Logée au sein de la direction du Contrôle, l'entité affectée aux grandes entreprises sera composée de cinq services: Contrôle des établissements financiers et des holdings , contrôle des multinationales, contrôle des entreprises et établissements publics  ainsi que le service du contrôle des autres grandes entreprises. La Direction du contrôle comptera aussi deux super divisions: celle de la programmation et de l’analyse risque ainsi que celle du suivi des vérifications et des recours.
Dans la nouvelle architecture, la direction générale des impôts s'organise autour de cinq grandes directions contre quatre actuellement. La direction des ressources et système d'information voit ses prérogatives s'élargir à la facilitation et la stratégie. Elle prendra ainsi le nom de «direction de la facilitation, du système d’information et de la stratégie» et supervisera quatre divisions: développement du système d’information, infrastructure et production informatiques, facilitation des procédures et partenariat  ainsi que la programmation et la communication. Cette structure aura à sa charge l'amélioration de la qualité de service et des procédures surtout que cette administration ambitionne de passer au tout numérique. «Loger la facilitation des procédures et le système d'information au sein d'une même structure, créera plus de synergie et nous permettra d'avancer  plus rapidement vers la simplification des procédures», indique Lakhdar. Cette direction s'occupera aussi du pilotage de la stratégie. Elle sera ainsi une sorte «de bras droit» de la direction générale puisqu'elle devra suivre de près les objectifs de programmation stratégique, la communication ainsi que la gestion de l'information.
La gestion des ressources humaines et l'audit seront hébergés dans une structure à part avec pour objectif d'améliorer l'audit interne. Le fisc cherche ainsi à mieux contrôler ses services et à s'arrêter sur le respect des normes et procédures afin de garantir un meilleur service à ses «clients». Cette direction  supervisera trois divisions: Ressources humaines, Budget et Equipement ainsi que  l’audit et de l’inspection.
L'organigramme de la DGI comptera une nouvelle direction dédiée à l'animation du réseau.
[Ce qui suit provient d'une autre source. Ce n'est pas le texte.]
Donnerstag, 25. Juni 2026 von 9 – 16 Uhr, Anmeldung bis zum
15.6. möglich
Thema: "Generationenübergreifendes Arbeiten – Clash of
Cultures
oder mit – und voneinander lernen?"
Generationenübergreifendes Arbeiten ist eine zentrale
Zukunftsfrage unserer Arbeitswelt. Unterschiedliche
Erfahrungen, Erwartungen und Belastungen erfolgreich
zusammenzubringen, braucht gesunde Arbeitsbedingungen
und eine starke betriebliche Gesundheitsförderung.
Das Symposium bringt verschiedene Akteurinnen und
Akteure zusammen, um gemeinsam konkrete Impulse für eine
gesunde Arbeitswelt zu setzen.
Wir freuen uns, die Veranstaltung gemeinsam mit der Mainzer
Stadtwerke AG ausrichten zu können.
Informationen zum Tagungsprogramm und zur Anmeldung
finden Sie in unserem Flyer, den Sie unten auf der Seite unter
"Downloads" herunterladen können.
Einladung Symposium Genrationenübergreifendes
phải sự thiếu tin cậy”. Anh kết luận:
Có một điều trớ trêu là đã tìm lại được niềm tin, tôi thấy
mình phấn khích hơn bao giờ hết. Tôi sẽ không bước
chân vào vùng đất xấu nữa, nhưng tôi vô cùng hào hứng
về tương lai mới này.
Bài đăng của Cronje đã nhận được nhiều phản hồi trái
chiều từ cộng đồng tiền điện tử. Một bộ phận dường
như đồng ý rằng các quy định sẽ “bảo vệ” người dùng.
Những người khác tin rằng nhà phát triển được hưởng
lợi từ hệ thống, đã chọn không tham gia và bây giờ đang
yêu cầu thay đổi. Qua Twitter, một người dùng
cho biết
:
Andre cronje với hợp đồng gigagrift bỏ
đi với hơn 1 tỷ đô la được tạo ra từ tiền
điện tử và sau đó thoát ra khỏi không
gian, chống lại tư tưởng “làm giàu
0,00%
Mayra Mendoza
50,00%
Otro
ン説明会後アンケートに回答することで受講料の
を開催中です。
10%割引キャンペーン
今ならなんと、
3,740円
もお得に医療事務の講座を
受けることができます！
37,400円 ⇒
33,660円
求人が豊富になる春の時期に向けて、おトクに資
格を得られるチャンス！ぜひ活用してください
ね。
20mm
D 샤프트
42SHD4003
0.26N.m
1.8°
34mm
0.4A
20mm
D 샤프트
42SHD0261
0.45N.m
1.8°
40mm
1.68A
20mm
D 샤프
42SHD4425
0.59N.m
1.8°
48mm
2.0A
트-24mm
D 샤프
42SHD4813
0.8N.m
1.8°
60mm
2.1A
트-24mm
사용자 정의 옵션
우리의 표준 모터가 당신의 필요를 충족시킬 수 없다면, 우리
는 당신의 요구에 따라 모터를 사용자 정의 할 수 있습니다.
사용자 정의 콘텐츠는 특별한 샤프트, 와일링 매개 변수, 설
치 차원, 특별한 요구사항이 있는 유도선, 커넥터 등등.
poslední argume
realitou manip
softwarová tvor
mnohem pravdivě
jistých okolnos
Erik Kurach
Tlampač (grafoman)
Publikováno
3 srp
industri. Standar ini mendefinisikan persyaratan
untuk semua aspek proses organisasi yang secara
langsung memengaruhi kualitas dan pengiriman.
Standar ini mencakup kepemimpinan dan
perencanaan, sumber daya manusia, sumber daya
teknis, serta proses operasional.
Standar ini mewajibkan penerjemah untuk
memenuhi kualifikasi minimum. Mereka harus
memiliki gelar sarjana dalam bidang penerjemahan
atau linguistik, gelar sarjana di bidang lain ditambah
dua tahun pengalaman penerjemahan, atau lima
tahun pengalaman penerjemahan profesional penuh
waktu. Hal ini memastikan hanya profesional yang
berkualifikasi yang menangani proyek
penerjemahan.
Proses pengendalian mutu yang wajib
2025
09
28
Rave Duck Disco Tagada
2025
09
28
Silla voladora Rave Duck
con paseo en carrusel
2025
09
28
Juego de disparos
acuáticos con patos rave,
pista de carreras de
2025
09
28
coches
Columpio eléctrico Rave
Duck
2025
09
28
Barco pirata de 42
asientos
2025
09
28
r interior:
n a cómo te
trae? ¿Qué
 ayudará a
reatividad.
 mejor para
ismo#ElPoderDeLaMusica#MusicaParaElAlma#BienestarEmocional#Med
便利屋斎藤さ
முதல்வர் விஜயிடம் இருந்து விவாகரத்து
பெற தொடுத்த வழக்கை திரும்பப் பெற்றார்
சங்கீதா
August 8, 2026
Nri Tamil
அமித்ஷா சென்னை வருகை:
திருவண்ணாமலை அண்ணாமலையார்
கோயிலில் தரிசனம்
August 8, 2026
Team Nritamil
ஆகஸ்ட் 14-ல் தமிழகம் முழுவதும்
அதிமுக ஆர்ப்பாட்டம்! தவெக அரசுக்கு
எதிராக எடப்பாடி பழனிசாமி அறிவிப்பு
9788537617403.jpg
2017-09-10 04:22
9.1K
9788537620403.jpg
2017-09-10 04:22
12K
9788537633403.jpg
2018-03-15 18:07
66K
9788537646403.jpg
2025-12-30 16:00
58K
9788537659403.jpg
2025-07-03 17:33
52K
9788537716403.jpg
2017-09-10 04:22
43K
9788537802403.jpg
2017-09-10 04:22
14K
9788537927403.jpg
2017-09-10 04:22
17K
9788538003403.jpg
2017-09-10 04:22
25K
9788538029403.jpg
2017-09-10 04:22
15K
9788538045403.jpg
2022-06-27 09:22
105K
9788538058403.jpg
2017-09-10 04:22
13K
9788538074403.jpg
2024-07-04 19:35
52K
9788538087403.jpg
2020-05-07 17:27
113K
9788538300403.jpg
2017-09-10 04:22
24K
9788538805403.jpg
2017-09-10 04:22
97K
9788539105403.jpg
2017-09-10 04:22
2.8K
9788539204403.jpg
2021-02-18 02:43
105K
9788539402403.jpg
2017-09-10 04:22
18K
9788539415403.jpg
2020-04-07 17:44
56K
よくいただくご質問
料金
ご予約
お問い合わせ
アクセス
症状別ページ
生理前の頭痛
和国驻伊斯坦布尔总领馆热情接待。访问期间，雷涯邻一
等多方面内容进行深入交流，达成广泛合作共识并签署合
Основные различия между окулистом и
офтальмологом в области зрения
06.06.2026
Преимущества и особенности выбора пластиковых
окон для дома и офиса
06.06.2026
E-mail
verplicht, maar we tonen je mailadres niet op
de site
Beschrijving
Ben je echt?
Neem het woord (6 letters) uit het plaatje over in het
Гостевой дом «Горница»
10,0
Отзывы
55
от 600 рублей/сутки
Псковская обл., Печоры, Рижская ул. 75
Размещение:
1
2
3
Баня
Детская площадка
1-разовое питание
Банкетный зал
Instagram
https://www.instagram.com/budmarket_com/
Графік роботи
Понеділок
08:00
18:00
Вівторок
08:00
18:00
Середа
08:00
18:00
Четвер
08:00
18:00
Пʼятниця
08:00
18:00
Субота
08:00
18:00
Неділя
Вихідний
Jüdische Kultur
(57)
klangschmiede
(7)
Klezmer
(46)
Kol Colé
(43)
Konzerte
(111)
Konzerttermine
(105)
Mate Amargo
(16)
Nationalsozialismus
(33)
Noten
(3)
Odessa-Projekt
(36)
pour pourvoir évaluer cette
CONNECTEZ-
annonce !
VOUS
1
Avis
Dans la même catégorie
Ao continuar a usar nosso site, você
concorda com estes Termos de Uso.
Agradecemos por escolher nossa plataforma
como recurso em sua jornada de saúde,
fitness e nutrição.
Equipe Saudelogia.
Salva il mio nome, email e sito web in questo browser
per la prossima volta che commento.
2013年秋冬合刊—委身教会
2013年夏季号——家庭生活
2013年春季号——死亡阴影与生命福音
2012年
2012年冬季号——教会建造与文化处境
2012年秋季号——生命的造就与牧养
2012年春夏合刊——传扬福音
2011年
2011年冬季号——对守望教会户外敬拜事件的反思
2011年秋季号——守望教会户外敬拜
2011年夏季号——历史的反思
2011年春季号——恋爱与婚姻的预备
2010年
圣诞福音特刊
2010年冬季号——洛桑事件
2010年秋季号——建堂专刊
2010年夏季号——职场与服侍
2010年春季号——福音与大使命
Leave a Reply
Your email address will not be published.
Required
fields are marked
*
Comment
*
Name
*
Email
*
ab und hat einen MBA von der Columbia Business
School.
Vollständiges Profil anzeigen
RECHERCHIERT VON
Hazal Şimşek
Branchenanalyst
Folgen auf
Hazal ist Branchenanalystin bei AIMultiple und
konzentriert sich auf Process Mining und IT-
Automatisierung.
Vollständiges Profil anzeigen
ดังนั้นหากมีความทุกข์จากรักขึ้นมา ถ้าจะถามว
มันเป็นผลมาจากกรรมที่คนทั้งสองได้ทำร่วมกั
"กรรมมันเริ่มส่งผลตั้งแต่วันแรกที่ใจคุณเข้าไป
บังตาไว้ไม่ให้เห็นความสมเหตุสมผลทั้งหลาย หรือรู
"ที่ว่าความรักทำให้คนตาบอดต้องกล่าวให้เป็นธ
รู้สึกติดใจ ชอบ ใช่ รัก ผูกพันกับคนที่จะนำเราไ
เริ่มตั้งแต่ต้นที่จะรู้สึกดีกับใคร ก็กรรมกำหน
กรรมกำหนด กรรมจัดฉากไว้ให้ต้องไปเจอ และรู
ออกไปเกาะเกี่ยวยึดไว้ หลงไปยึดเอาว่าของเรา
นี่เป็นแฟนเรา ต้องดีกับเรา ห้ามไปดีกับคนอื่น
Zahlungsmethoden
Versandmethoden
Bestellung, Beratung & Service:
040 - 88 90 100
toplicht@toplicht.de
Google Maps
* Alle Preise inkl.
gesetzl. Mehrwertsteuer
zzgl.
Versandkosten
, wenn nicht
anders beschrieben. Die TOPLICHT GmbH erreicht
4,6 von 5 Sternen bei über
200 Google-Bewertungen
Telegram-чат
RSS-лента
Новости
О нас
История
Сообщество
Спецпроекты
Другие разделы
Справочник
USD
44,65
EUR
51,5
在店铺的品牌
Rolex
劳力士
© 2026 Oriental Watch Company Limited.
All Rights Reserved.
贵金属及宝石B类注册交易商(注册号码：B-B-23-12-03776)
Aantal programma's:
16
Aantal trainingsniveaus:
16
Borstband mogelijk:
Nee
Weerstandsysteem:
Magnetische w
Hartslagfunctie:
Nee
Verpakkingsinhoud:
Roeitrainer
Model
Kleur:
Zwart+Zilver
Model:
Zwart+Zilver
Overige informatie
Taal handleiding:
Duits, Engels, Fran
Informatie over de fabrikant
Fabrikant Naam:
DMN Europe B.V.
Celle-ci remplacera l'actuelle structure chargée de l'assiette, le recouvrement et les affaires juridiques et dont le cahier des charges n'a pas changé depuis 10 ans alors que certaines prestations ont été déconcentrées. Dans la future configuration, cette structure devra assurer le lien avec les directions régionales tant par rapport aux problématiques d'assiette et de contentieux que du suivi de l'activité. «Son rôle est d'accompagner le réseau, d'apporter des réponses aux problèmes qui se posent. Nous voulons instaurer l'équité non seulement en termes de paiement de l'impôt mais aussi en termes de traitement», soutient Lakhdar.
Des changements vont également toucher la direction de la législation, des études et de la coopération internationale. Celle-ci devra s'occuper également des études et des prévisions statistiques. Une activité reliée actuellement à la Direction de l'assiette. Une seule instance devra dorénavant s'occuper des statistiques et des études. Elle est attendue sur les questions législatives et l'évaluation de leur impact. Cette direction supervisera la division des études législatives et réglementaires, celle de la fiscalité et de la coopération internationale ainsi que la division des études, des statistiques et des prévisions fiscales.